Guercino (Giovanni Francesco Barbieri)
(Cento 1591 – Bologna 1666)
The Death of Dido
Oil on canvas, 287×335 cm
This masterpiece by Guercino illustrates the decisive moment of the suicide of Queen Dido, abandoned by Aeneas (Virgil, Aeneid, Book IV). While the hero’s ships recede into the background, a drama unfolds in the foreground, witnessed by his sister Anne, the maids and various characters who comment on the scene and the consequences of Aeneas’s departure, as well as those of his abandonment to passion at the expense of reason.

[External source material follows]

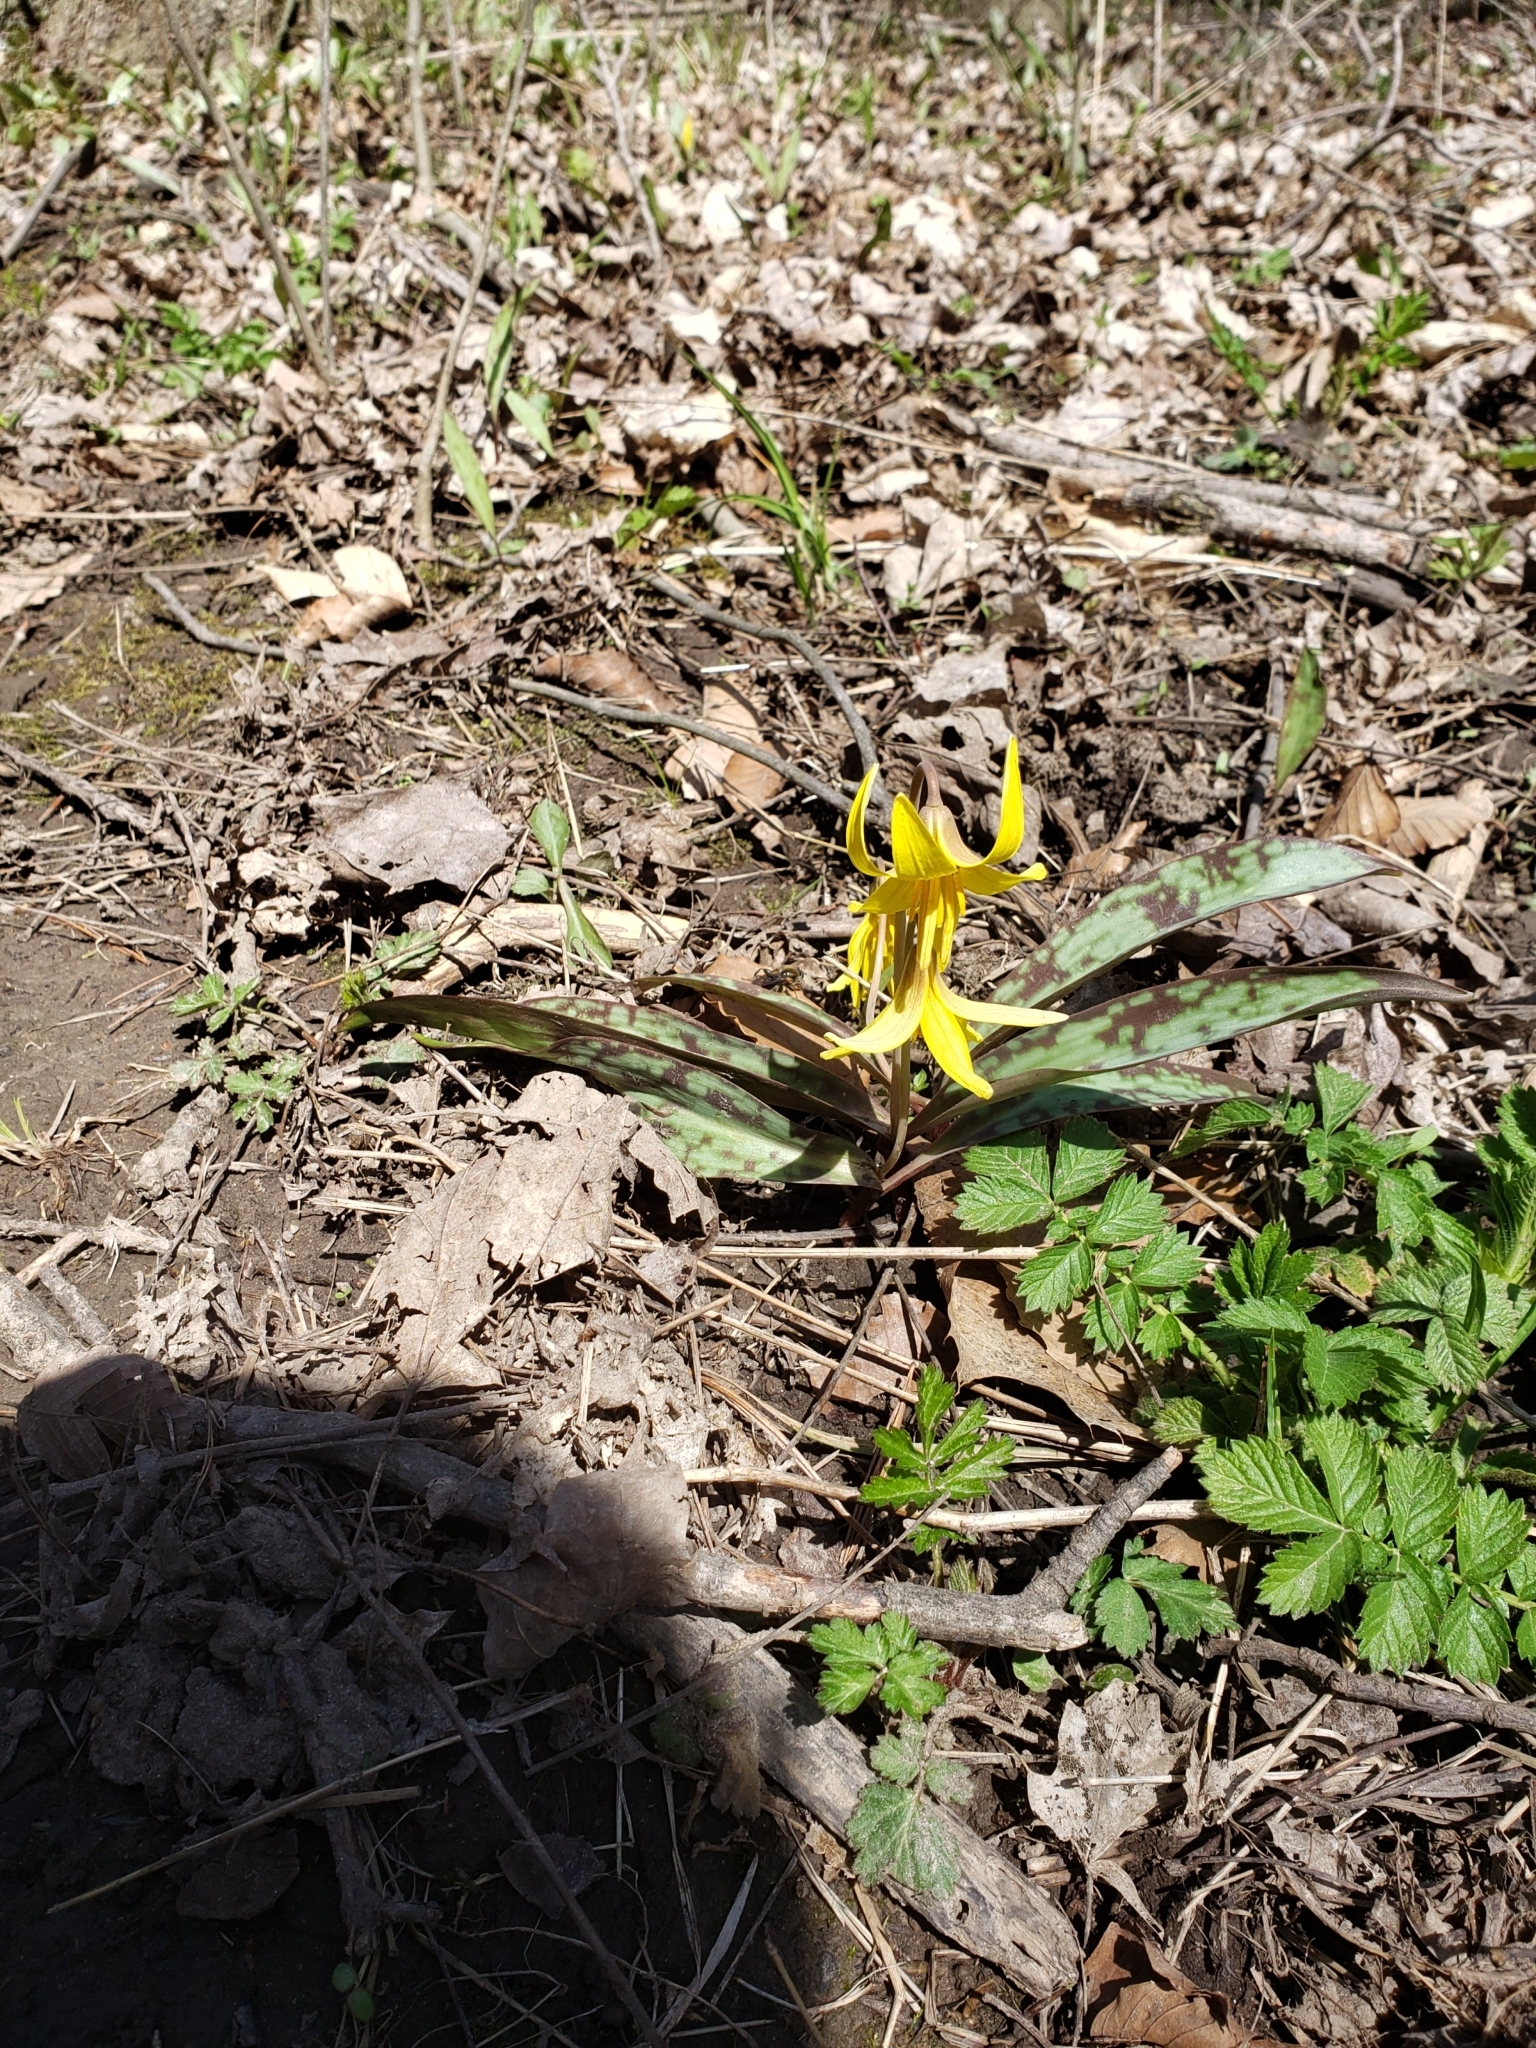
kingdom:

The Death of Dido is, in the painter’s style, a “speaking” work, narrating the vicissitudes of a sovereign, and was indeed a painting worthy of a royal destination, having been commissioned by Cardinal Bernardino Spada for Maria de’ Medici, Queen of France. When Maria’s fortunes changed and she fled to Belgium, it was Bernardino himself who bought the painting in 1631 for the sum of 400 scudi. Together with an important half-length portrait of Cardinal Spada, also in the collection, it testifies not only to the heights reached by Guercino’s painting, but to Cardinal Bernardino’s fondness for the greatest exponents of 17th-century Emilia too.